SOURCE RECORDS START
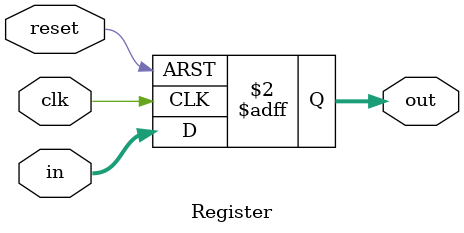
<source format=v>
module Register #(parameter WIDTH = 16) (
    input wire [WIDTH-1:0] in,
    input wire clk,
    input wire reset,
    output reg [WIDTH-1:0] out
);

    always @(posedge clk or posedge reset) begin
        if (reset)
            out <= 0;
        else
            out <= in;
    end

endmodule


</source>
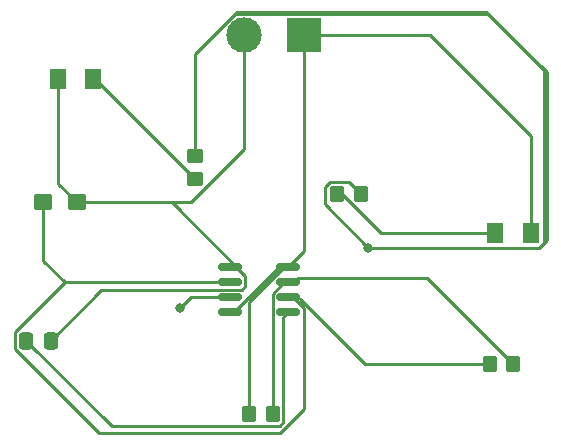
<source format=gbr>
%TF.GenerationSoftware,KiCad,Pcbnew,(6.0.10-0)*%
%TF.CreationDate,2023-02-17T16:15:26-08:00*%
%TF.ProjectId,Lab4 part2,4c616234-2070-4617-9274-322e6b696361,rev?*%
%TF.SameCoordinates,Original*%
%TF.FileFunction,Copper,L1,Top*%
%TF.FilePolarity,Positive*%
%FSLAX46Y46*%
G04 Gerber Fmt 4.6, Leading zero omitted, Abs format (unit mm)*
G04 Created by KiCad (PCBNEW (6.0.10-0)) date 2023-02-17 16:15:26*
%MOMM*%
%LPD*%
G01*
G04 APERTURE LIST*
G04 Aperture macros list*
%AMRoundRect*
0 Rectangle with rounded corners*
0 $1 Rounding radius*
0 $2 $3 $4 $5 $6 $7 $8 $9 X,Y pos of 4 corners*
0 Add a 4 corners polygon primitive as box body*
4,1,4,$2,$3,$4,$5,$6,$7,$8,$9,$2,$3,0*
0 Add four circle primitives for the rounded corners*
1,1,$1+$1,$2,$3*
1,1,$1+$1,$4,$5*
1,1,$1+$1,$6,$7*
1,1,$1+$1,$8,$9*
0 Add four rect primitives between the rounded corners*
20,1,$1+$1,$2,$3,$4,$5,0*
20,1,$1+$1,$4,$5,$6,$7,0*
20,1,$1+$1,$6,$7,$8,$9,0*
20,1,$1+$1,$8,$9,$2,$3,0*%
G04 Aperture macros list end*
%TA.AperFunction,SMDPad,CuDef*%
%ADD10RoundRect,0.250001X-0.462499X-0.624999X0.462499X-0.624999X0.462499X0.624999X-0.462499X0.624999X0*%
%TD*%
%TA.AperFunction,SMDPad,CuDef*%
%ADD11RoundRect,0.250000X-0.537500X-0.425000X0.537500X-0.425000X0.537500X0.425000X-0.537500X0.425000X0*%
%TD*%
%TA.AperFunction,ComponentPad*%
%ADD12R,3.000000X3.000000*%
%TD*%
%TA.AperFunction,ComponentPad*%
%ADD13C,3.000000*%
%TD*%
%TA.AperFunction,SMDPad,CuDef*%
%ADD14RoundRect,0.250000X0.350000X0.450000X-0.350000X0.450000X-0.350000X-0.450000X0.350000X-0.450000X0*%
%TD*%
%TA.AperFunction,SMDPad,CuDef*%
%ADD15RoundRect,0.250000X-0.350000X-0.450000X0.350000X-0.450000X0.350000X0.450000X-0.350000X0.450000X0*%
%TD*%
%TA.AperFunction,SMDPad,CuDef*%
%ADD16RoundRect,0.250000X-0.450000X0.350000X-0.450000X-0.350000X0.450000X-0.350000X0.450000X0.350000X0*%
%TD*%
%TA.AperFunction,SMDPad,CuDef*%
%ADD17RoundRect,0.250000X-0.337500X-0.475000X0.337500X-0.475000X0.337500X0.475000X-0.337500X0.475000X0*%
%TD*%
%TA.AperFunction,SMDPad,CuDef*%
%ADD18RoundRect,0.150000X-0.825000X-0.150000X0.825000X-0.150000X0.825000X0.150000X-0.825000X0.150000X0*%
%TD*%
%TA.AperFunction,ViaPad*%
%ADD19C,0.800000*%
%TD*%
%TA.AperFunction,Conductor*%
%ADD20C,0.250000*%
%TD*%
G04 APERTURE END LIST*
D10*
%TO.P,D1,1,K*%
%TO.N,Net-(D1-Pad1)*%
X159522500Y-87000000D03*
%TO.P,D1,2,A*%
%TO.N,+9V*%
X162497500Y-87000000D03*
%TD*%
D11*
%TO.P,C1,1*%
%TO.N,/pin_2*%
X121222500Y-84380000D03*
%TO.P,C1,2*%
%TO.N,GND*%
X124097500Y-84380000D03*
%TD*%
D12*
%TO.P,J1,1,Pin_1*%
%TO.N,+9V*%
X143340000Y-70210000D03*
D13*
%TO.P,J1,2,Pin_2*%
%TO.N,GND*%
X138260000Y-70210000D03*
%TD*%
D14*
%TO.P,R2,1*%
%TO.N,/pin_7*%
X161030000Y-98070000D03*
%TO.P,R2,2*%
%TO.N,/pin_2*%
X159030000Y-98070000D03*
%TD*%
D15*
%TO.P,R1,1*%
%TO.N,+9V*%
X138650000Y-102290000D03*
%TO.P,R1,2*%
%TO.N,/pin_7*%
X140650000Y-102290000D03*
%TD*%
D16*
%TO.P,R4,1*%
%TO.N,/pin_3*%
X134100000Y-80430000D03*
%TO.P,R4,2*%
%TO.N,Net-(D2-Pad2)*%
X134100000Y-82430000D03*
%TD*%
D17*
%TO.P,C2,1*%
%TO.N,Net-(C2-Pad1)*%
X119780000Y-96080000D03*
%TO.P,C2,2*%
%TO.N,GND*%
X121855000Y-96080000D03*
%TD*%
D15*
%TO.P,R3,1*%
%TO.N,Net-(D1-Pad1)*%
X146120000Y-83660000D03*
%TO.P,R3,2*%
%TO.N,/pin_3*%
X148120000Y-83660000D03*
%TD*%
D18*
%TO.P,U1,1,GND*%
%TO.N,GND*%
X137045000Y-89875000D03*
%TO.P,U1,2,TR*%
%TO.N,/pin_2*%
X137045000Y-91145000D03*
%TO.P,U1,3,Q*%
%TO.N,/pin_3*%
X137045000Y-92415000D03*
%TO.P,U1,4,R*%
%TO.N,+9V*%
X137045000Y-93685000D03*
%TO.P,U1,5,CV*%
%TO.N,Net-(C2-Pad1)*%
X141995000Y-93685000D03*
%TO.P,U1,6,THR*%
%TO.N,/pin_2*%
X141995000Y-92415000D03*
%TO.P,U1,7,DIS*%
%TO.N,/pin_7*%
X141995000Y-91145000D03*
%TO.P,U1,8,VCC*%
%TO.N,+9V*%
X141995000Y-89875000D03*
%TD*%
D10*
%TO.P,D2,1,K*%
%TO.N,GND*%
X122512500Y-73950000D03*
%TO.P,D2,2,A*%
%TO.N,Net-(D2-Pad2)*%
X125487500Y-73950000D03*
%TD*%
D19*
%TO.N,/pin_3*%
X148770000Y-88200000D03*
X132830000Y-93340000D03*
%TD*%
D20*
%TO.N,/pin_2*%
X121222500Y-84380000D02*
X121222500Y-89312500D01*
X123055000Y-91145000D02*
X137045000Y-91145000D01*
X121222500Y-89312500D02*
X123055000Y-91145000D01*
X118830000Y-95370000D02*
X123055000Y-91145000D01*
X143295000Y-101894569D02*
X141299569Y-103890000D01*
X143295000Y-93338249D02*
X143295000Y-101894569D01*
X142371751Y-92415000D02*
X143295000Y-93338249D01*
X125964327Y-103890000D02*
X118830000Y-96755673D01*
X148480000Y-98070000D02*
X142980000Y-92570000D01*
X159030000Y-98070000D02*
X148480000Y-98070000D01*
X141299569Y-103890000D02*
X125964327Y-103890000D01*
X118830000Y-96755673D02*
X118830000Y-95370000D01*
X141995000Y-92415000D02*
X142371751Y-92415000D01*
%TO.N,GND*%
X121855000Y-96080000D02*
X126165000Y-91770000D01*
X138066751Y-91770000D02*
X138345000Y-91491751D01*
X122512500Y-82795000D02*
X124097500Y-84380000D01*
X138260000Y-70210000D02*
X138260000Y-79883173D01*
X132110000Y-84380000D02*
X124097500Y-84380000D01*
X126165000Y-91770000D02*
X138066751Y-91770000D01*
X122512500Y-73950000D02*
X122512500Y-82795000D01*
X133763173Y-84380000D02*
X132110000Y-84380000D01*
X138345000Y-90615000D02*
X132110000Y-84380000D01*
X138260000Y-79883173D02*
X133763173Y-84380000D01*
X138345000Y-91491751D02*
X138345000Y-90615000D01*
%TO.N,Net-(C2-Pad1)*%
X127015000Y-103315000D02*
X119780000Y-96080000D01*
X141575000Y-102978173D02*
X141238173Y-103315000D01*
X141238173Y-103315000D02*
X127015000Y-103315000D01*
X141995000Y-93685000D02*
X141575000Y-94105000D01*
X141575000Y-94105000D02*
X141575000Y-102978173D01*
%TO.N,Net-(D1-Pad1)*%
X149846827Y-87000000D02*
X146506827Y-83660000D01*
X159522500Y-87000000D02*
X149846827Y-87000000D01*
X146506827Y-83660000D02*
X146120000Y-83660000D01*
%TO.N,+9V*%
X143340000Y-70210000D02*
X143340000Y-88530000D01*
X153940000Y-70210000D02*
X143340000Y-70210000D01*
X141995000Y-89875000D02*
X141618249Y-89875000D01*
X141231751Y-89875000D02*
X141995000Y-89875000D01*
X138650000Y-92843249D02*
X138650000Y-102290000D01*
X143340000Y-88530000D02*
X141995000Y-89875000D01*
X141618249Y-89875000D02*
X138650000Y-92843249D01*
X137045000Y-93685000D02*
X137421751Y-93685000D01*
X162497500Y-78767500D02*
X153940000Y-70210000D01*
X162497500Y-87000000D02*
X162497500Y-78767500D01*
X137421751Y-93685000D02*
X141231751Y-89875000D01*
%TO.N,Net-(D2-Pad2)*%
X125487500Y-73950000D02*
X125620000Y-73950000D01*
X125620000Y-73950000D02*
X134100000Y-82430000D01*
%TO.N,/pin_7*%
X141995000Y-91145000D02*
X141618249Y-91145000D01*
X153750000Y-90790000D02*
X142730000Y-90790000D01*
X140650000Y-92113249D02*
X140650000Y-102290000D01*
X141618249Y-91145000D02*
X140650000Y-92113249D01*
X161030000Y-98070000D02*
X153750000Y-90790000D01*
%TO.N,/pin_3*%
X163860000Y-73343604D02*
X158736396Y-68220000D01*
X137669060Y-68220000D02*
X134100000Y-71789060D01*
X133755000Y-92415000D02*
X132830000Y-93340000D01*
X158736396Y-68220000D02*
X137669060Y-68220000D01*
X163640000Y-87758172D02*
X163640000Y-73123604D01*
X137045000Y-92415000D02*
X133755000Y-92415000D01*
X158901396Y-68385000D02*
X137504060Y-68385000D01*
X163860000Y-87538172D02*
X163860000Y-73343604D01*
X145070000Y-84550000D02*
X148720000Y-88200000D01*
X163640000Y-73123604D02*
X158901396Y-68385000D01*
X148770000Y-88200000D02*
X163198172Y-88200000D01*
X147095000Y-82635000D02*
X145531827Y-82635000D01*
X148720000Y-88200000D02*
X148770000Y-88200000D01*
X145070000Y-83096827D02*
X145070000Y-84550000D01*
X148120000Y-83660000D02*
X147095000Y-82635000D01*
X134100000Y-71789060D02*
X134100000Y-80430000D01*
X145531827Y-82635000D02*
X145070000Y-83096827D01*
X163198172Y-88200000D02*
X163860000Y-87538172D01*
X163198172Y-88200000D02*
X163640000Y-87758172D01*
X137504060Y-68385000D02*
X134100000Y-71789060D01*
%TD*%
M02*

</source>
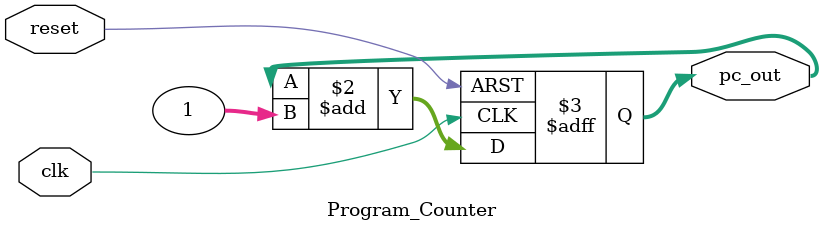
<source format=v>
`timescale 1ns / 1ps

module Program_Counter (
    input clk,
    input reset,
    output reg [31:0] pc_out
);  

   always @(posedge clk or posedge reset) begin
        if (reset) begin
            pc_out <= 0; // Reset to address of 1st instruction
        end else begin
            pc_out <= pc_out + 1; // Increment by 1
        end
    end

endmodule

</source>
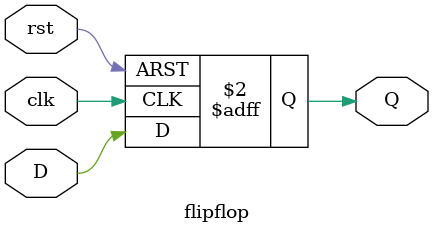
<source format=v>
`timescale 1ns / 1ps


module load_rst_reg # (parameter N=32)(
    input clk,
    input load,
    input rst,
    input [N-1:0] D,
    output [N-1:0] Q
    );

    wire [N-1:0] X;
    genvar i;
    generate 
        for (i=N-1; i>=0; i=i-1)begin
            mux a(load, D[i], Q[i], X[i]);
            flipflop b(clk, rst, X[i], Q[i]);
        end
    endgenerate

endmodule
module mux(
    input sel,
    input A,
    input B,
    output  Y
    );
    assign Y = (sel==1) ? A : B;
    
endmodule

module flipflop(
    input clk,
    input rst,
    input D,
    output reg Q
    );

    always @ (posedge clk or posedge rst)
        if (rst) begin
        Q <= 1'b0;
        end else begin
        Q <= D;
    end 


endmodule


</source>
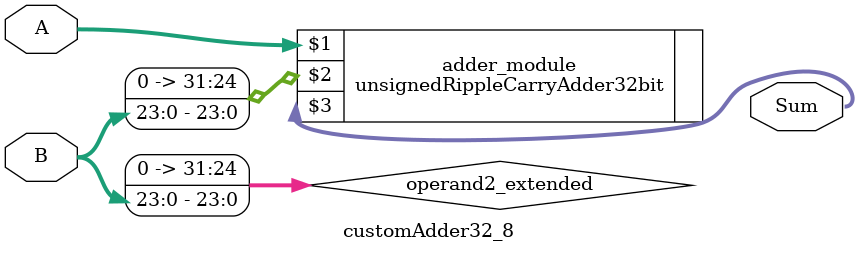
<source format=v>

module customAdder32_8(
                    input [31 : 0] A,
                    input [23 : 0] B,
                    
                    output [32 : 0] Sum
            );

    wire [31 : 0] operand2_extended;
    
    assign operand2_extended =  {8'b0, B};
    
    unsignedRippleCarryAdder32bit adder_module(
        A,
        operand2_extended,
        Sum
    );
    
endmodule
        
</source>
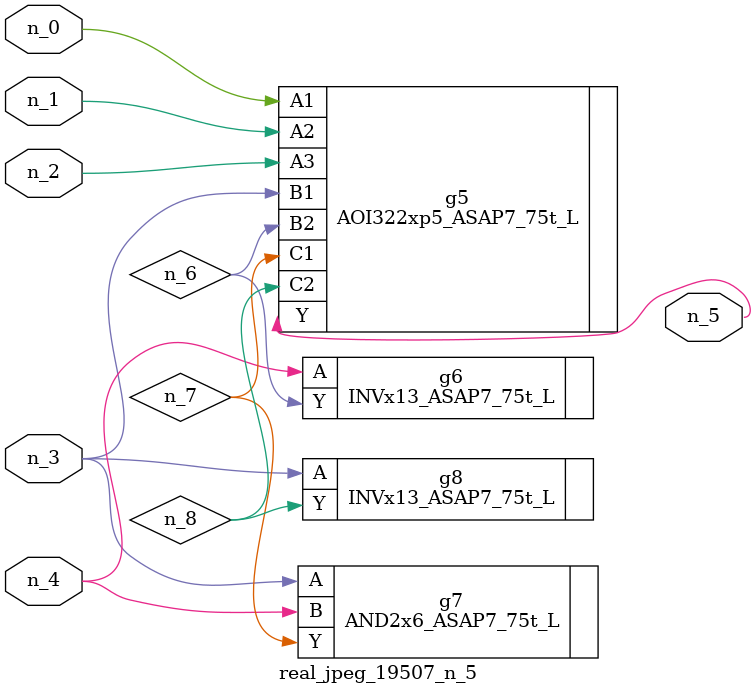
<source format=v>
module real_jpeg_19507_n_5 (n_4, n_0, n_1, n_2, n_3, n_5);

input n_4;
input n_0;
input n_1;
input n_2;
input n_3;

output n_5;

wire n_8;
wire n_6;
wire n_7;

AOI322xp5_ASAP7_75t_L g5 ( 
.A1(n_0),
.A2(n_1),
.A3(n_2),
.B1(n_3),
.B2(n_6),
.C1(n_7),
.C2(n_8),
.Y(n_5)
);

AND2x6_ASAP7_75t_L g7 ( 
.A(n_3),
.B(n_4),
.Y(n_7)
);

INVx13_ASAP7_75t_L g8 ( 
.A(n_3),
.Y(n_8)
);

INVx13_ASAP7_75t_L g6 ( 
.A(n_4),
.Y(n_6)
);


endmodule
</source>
SOURCE RECORDS END
WORK REQUEST>
Every line above from the line with "X138345000Y-91491751D02*" to the line with "X147095000Y-82635000D02*", inclusive, must be returned exactly; no other line belongs in the reply.

TASK RESPONSE>
X138345000Y-91491751D02*
X138345000Y-90615000D01*
%TO.N,Net-(C2-Pad1)*%
X127015000Y-103315000D02*
X119780000Y-96080000D01*
X141575000Y-102978173D02*
X141238173Y-103315000D01*
X141238173Y-103315000D02*
X127015000Y-103315000D01*
X141995000Y-93685000D02*
X141575000Y-94105000D01*
X141575000Y-94105000D02*
X141575000Y-102978173D01*
%TO.N,Net-(D1-Pad1)*%
X149846827Y-87000000D02*
X146506827Y-83660000D01*
X159522500Y-87000000D02*
X149846827Y-87000000D01*
X146506827Y-83660000D02*
X146120000Y-83660000D01*
%TO.N,+9V*%
X143340000Y-70210000D02*
X143340000Y-88530000D01*
X153940000Y-70210000D02*
X143340000Y-70210000D01*
X141995000Y-89875000D02*
X141618249Y-89875000D01*
X141231751Y-89875000D02*
X141995000Y-89875000D01*
X138650000Y-92843249D02*
X138650000Y-102290000D01*
X143340000Y-88530000D02*
X141995000Y-89875000D01*
X141618249Y-89875000D02*
X138650000Y-92843249D01*
X137045000Y-93685000D02*
X137421751Y-93685000D01*
X162497500Y-78767500D02*
X153940000Y-70210000D01*
X162497500Y-87000000D02*
X162497500Y-78767500D01*
X137421751Y-93685000D02*
X141231751Y-89875000D01*
%TO.N,Net-(D2-Pad2)*%
X125487500Y-73950000D02*
X125620000Y-73950000D01*
X125620000Y-73950000D02*
X134100000Y-82430000D01*
%TO.N,/pin_7*%
X141995000Y-91145000D02*
X141618249Y-91145000D01*
X153750000Y-90790000D02*
X142730000Y-90790000D01*
X140650000Y-92113249D02*
X140650000Y-102290000D01*
X141618249Y-91145000D02*
X140650000Y-92113249D01*
X161030000Y-98070000D02*
X153750000Y-90790000D01*
%TO.N,/pin_3*%
X163860000Y-73343604D02*
X158736396Y-68220000D01*
X137669060Y-68220000D02*
X134100000Y-71789060D01*
X133755000Y-92415000D02*
X132830000Y-93340000D01*
X158736396Y-68220000D02*
X137669060Y-68220000D01*
X163640000Y-87758172D02*
X163640000Y-73123604D01*
X137045000Y-92415000D02*
X133755000Y-92415000D01*
X158901396Y-68385000D02*
X137504060Y-68385000D01*
X163860000Y-87538172D02*
X163860000Y-73343604D01*
X145070000Y-84550000D02*
X148720000Y-88200000D01*
X163640000Y-73123604D02*
X158901396Y-68385000D01*
X148770000Y-88200000D02*
X163198172Y-88200000D01*
X147095000Y-82635000D02*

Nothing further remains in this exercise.